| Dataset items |
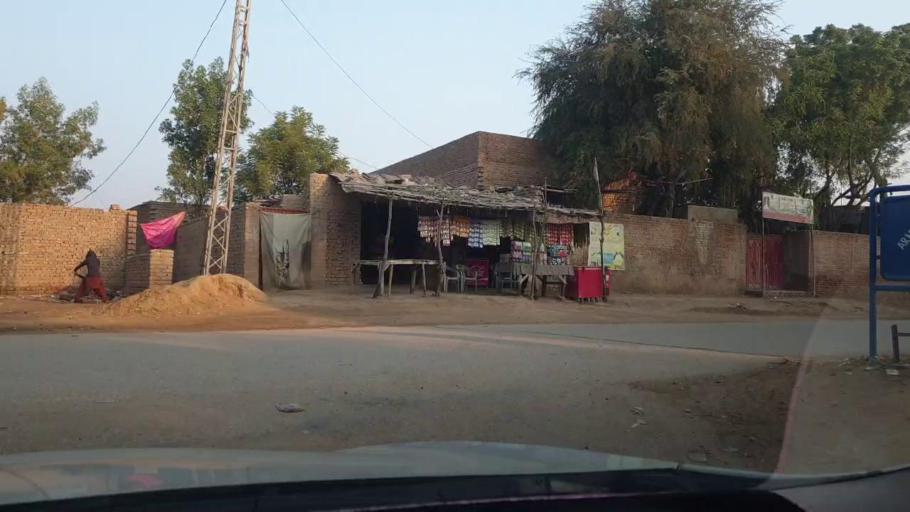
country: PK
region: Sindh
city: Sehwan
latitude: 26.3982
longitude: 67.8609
* * *
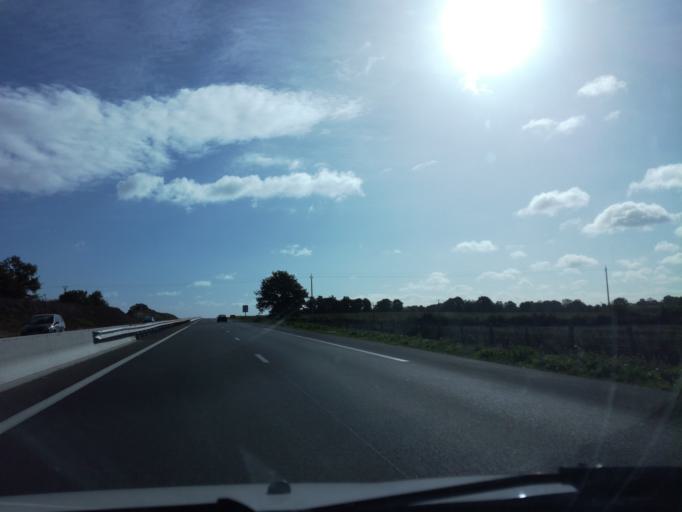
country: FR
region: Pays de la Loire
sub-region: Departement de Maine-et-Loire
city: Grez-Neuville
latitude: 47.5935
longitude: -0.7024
* * *
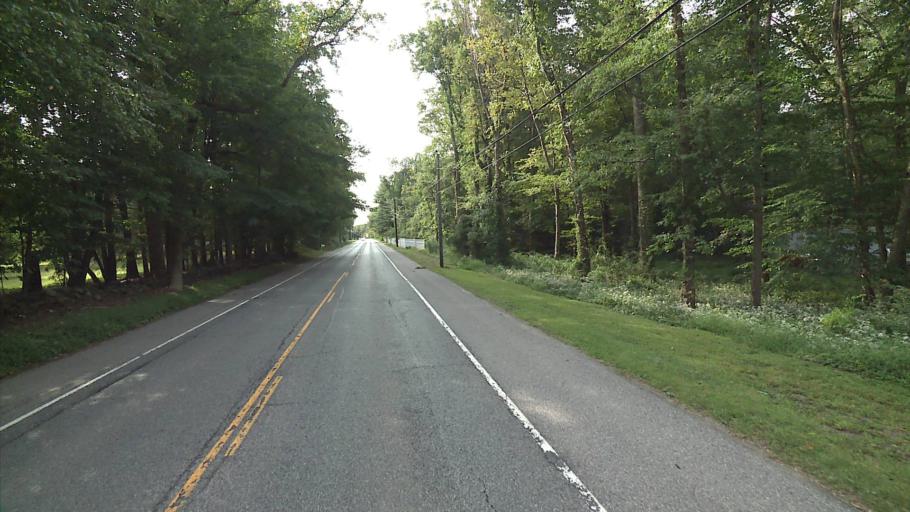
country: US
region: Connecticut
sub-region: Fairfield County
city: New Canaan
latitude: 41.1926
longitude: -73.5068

| YOUR TASK |
Count the lines in the material that contain the string "region". Reply with only the number.

| COMPLETE RESPONSE |
5